Instructions to follow: Return each line of the data below that contains the word "Thing", copying each line in full. Case counts.

= = =

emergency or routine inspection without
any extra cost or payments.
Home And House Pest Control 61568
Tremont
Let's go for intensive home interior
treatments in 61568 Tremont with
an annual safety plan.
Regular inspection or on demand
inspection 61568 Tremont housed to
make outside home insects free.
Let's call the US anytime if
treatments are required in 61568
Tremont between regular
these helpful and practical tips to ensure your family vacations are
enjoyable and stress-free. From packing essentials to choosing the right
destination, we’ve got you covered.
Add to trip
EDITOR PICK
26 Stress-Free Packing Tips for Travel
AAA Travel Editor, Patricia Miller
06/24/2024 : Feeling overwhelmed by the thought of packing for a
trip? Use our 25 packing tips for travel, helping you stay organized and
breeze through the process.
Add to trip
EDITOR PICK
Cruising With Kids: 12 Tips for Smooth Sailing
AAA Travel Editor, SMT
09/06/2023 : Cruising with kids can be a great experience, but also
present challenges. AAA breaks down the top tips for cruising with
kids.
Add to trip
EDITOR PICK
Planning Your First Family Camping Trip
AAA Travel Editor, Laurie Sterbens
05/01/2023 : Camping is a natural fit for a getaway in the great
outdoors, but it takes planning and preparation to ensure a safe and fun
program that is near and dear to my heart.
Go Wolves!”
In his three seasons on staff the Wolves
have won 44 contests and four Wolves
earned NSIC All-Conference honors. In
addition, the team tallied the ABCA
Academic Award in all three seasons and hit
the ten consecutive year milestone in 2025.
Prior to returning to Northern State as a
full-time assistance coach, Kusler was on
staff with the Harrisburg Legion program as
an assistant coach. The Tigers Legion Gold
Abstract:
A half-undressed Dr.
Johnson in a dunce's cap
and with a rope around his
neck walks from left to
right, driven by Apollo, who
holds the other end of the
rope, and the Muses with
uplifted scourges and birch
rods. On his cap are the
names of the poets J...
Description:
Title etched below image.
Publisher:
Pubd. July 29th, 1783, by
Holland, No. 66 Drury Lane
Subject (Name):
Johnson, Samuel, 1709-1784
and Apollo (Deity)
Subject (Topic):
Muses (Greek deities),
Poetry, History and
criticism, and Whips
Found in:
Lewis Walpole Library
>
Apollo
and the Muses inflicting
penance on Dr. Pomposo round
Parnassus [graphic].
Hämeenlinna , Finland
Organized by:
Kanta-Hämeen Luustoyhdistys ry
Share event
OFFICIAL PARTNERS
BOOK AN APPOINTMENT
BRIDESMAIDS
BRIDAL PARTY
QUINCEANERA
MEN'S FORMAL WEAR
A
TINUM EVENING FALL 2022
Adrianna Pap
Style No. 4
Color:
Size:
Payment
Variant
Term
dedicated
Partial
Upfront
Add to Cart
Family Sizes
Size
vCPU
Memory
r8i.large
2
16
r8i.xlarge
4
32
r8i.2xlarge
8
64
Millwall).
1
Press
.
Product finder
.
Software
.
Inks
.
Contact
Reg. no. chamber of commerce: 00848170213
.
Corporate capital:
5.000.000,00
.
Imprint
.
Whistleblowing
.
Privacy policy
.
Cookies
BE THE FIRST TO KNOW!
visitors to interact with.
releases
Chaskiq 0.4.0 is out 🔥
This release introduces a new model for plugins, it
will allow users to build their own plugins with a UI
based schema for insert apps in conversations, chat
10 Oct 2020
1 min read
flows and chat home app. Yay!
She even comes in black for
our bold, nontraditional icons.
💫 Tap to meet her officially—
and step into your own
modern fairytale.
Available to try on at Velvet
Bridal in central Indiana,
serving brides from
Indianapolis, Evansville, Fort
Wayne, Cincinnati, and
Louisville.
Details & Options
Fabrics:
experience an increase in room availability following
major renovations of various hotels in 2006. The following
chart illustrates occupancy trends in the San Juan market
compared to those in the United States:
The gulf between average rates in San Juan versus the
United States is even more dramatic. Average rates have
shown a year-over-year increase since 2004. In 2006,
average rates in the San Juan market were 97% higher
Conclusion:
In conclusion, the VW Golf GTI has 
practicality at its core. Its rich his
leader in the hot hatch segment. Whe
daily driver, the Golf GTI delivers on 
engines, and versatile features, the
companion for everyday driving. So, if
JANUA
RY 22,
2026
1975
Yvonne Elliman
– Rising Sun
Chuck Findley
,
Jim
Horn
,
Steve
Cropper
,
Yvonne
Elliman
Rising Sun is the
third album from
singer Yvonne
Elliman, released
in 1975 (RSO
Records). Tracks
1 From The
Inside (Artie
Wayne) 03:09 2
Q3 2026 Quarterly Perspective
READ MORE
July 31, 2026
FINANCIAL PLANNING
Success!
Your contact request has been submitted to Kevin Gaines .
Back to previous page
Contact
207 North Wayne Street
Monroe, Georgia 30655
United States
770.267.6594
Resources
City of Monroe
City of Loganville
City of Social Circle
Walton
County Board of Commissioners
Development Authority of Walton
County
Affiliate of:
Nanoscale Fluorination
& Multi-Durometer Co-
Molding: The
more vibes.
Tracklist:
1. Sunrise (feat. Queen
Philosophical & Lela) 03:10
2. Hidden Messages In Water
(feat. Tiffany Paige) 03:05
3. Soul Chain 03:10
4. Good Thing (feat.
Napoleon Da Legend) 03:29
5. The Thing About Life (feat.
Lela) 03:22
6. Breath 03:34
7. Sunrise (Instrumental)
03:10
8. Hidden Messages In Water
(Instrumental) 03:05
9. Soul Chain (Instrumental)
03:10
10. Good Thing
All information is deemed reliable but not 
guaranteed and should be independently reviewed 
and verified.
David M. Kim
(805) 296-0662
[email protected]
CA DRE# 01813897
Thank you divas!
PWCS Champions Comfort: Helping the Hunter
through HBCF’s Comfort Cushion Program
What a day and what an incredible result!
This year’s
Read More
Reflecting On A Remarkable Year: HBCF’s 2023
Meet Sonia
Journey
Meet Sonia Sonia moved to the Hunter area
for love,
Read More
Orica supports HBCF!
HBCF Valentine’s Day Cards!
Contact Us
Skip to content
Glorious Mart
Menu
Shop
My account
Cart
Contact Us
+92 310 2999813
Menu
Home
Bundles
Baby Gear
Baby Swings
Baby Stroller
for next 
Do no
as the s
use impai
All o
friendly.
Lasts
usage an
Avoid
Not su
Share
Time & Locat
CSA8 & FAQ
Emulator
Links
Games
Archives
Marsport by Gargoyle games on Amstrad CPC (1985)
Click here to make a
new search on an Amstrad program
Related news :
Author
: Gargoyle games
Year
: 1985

= = =

Solution for this problem:
4. Good Thing (feat.
5. The Thing About Life (feat.
10. Good Thing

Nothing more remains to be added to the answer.